**What you have to do**
Output the data that follows exactly, line for line.

(Dataset excerpts)
■ ■ ■

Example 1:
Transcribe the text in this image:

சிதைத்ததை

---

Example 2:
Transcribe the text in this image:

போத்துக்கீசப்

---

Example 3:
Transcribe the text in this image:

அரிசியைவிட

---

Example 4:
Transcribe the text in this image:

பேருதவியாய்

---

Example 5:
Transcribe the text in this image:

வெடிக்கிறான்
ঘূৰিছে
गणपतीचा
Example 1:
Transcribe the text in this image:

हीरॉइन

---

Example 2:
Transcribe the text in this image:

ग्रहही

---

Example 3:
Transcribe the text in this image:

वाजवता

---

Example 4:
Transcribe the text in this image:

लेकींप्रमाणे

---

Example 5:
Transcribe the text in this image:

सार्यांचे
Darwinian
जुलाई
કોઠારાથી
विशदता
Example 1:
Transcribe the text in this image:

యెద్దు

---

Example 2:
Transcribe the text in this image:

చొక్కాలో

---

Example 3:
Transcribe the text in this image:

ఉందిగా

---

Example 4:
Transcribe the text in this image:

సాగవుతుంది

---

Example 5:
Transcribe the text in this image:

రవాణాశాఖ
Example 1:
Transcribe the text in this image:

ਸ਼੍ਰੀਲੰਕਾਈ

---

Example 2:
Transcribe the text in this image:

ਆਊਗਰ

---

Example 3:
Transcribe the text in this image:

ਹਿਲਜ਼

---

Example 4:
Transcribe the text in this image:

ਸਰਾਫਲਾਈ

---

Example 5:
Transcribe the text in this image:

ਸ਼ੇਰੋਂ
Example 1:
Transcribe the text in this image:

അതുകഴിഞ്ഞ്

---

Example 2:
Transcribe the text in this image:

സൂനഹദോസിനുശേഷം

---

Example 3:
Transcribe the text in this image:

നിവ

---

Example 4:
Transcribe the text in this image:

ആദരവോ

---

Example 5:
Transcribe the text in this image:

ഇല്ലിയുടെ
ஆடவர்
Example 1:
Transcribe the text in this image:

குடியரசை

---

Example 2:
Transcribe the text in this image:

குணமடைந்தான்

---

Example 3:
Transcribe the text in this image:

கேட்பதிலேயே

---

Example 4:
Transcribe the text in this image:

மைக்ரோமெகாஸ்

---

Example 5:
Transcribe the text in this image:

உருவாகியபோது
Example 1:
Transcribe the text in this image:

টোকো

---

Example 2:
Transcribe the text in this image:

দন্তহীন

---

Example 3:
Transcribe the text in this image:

■ ■ ■

**Finished exercise**
Example 1:
Transcribe the text in this image:

சிதைத்ததை

---

Example 2:
Transcribe the text in this image:

போத்துக்கீசப்

---

Example 3:
Transcribe the text in this image:

அரிசியைவிட

---

Example 4:
Transcribe the text in this image:

பேருதவியாய்

---

Example 5:
Transcribe the text in this image:

வெடிக்கிறான்
ঘূৰিছে
गणपतीचा
Example 1:
Transcribe the text in this image:

हीरॉइन

---

Example 2:
Transcribe the text in this image:

ग्रहही

---

Example 3:
Transcribe the text in this image:

वाजवता

---

Example 4:
Transcribe the text in this image:

लेकींप्रमाणे

---

Example 5:
Transcribe the text in this image:

सार्यांचे
Darwinian
जुलाई
કોઠારાથી
विशदता
Example 1:
Transcribe the text in this image:

యెద్దు

---

Example 2:
Transcribe the text in this image:

చొక్కాలో

---

Example 3:
Transcribe the text in this image:

ఉందిగా

---

Example 4:
Transcribe the text in this image:

సాగవుతుంది

---

Example 5:
Transcribe the text in this image:

రవాణాశాఖ
Example 1:
Transcribe the text in this image:

ਸ਼੍ਰੀਲੰਕਾਈ

---

Example 2:
Transcribe the text in this image:

ਆਊਗਰ

---

Example 3:
Transcribe the text in this image:

ਹਿਲਜ਼

---

Example 4:
Transcribe the text in this image:

ਸਰਾਫਲਾਈ

---

Example 5:
Transcribe the text in this image:

ਸ਼ੇਰੋਂ
Example 1:
Transcribe the text in this image:

അതുകഴിഞ്ഞ്

---

Example 2:
Transcribe the text in this image:

സൂനഹദോസിനുശേഷം

---

Example 3:
Transcribe the text in this image:

നിവ

---

Example 4:
Transcribe the text in this image:

ആദരവോ

---

Example 5:
Transcribe the text in this image:

ഇല്ലിയുടെ
ஆடவர்
Example 1:
Transcribe the text in this image:

குடியரசை

---

Example 2:
Transcribe the text in this image:

குணமடைந்தான்

---

Example 3:
Transcribe the text in this image:

கேட்பதிலேயே

---

Example 4:
Transcribe the text in this image:

மைக்ரோமெகாஸ்

---

Example 5:
Transcribe the text in this image:

உருவாகியபோது
Example 1:
Transcribe the text in this image:

টোকো

---

Example 2:
Transcribe the text in this image:

দন্তহীন

---

Example 3:
Transcribe the text in this image:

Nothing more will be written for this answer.